Claimant was sanctioned for his conduct in repetitively requesting identical relief – such as assignment of counsel, and settlement conferences – notwithstanding the Court’s numerous warnings that such conduct was potentially frivolous, and that “sanctions for similar motion practice may well be forthcoming” (Pettus v State of New York, Ct Cl, June 12, 2008, Schaewe, J. Claim No. 112504, Motion Nos. M-74654, M-74655, Cross Motion No. CM-74678 [UID # 2008-044-549]). By engaging in his frivolous conduct, claimant has wasted valuable judicial resources as well as causing the Attorney General’s Office to expend several attorney work hours responding to claimant’s clearly meritless applications. Claimant was sanctioned and further proceedings in this claim were stayed in order to deter claimant from engaging in frivolous conduct in the future, both in this claim and other claims that he has pending in the Court of Claims.[2] Claimant has submitted no evidence that there has been any change in circumstances in this matter which would warrant a lifting of the stay (cf. Haenel v November & November, supra; Russell v State of New York, Ct Cl, June 19, 2002, Midey Jr. J., Claim No. 99666, Motion No. M-64775 [UID # 2002-009-26]). To the extent that claimant seeks a vacatur of the stay, it is denied. Motion No. M-75300 is denied.
MOTION NO. M-75772
In Motion No. M-75772, claimant argues that the stay is defective, improper and in error of law, and requests that the Court vacate the stay. Claimant argues that this action is trial ready, and the stay was imposed for personal reasons solely to prejudice claimant. Claimant further contends that the stay is a “miscarriage of Justice.”[3] Conversely, defendant argues that claimant has failed to provide any support for his conclusory allegations of prejudice. Further, defendant correctly notes that claimant filed this motion notwithstanding the pendency of Motion No.

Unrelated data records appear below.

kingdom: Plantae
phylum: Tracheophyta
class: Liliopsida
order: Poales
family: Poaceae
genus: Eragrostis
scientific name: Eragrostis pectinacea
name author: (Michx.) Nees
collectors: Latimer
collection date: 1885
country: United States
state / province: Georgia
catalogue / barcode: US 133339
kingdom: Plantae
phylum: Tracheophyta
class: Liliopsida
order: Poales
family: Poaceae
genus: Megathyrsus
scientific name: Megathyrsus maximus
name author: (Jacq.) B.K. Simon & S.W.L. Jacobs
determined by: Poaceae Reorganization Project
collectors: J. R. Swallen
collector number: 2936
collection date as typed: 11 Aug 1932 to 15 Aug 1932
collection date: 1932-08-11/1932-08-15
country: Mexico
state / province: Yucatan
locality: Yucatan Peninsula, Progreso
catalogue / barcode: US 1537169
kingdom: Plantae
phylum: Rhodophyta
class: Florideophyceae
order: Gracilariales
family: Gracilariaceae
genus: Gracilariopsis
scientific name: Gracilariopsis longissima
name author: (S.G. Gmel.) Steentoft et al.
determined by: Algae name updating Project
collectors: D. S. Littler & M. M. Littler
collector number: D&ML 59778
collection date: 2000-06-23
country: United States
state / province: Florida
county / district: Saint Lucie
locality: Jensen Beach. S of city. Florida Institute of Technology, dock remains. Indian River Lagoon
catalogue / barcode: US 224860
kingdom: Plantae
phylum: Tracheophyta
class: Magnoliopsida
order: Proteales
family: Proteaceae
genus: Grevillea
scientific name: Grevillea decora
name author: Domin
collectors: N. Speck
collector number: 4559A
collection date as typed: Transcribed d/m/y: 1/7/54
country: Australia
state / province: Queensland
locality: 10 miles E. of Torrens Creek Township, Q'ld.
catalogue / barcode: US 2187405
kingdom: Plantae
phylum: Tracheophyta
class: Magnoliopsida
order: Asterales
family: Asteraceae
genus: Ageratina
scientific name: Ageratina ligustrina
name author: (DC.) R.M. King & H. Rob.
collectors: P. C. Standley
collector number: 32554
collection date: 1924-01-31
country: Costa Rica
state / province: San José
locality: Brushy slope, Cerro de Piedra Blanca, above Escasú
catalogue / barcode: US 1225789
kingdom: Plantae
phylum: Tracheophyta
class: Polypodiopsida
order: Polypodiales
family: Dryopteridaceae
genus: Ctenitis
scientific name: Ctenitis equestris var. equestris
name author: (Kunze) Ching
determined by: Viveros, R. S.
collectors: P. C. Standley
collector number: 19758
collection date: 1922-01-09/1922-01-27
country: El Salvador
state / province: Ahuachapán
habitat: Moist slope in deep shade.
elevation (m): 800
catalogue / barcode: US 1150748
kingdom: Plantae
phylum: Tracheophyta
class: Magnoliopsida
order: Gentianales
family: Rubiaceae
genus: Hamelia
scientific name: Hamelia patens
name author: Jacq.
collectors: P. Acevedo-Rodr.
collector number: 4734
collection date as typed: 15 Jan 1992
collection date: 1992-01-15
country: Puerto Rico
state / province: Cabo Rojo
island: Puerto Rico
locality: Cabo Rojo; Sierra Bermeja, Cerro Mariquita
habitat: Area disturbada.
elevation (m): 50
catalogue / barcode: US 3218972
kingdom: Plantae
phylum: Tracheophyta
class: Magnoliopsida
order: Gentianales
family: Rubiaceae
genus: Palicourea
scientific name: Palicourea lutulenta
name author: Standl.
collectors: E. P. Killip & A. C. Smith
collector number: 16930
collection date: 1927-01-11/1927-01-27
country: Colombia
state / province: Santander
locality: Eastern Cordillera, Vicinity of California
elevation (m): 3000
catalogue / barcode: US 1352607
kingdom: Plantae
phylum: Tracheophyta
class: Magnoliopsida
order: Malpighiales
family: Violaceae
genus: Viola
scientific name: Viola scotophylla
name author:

M-75300 which also seeks to lift the stay.

As set forth previously in this Decision and Order, the imposition of a stay lies within the Court’s discretion. Claimant was sanctioned and a stay imposed as a result of claimant’s continued frivolous conduct. Claimant has failed to provide any basis for vacating the stay in this claim. Motion No. M-75772 is therefore denied.
Motion Nos. M-75300 and M-75772 are both denied in their entirety.

November 20, 2008
Binghamton, New York

Judge of the Court of Claims

The following papers were read on claimant’s motions:

1) Notice of Motion filed on July 30, 2008; Unsworn Affidavit/Affirmation of James Pettus dated July 29, 2008.

2) Affirmation in Opposition of Roberto Barbosa, Assistant Attorney General, dated August 6, 2008.

3) Notice of Petition filed on October 27, 2008; Petition of James Pettus sworn to on October 22, 2008.

4) Affirmation in Opposition of Roberto Barbosa, AAG, dated November 10, 2008.

Filed papers: Claim filed on July 6, 2006; Verified Answer filed on July 21, 2006.

[1]. Claimant has made numerous motions in this claim, many of which are not relevant to the resolution of the current motions. To the extent that any of those prior motions are relevant to the present issues, however, they will be discussed infra.
[2]. Notwithstanding claimant’s assertion that he does not have any other State or Federal actions pending, a review of Court of Claims’ records reveals that claimant has 10 claims currently pending in the Court of Claims.
[3]. In addition to requesting that the stay be vacated and that this proceeding be “remand[ed],” claimant also wants to “Let (Hon. Scheawe [sic]) know that was a BIG-‘NO-NO’ and not ‘NICE’!!!”